Fiquei sem chão quando uma das mulheres mais velhas sentadas no meu quintal, disse que eu estava ensinando tudo isso pq era estrangeira e pq não era casada com um homem moçambicano. Minha resposta foi que eu não sabia mesmo, mas que toda mulher deve aprender a conhecer e reconhecer o seu verdadeiro valor seja em que sociedade for.

Que sim, casamentos e relacionamentos inseridos em desrespeito e violências, podem mudar quando uma das partes começa a refletir sobre o problema e buscar soluções para eles. Que os homens continuarão tendo mil e uma namoradas fora do casamento enquanto as mulheres continuarem a aceitar ninharias por favores sexuais...

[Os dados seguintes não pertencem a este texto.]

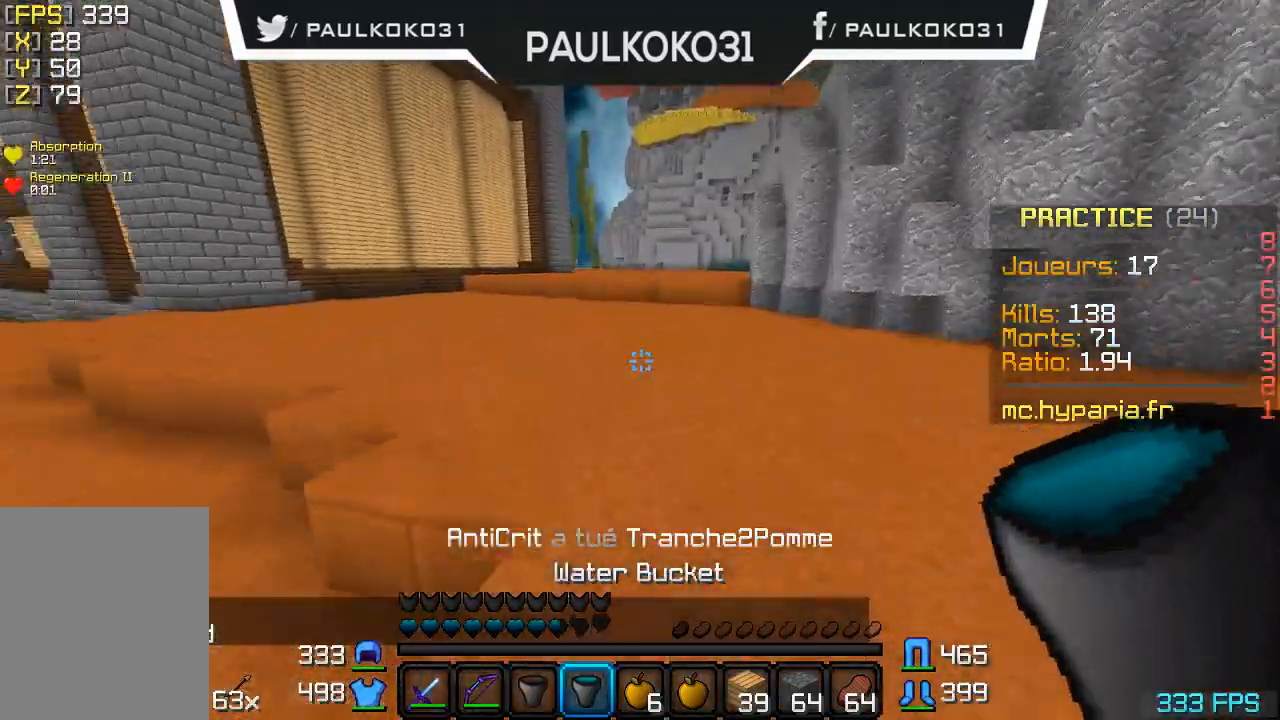
{"keys": [], "mouse": ["right"], "events": [[500, "mouse_right", "down"]]}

Depois do encontro foi impossível não conter as lágrimas por ver que essas mulheres que eu tanto aprendi a amar, estão com suas mentes e corações imersas em tristeza, traições, ciúmes, invejas, violências de todo o tipo, e o que é pior, numa inércia indescritível. Só pude orar e pedir a Deus que as sementes de esperança plantadas nessa manhã, possam um dia frutificar.

Assim, Deus tem me surpreendido a cada dia, seja nos dias alegres, seja nos tristes, pois em todo o momento Ele tem se revelado um Deus de amor no sentido de me usar e me capacitar para fazer o que gosto, o que amo e o que sinto paixão, e converter tudo isso pra louvor e glória do seu nome...


Tão diferentes, e tão iguais nas angústias, sonhos, anseios...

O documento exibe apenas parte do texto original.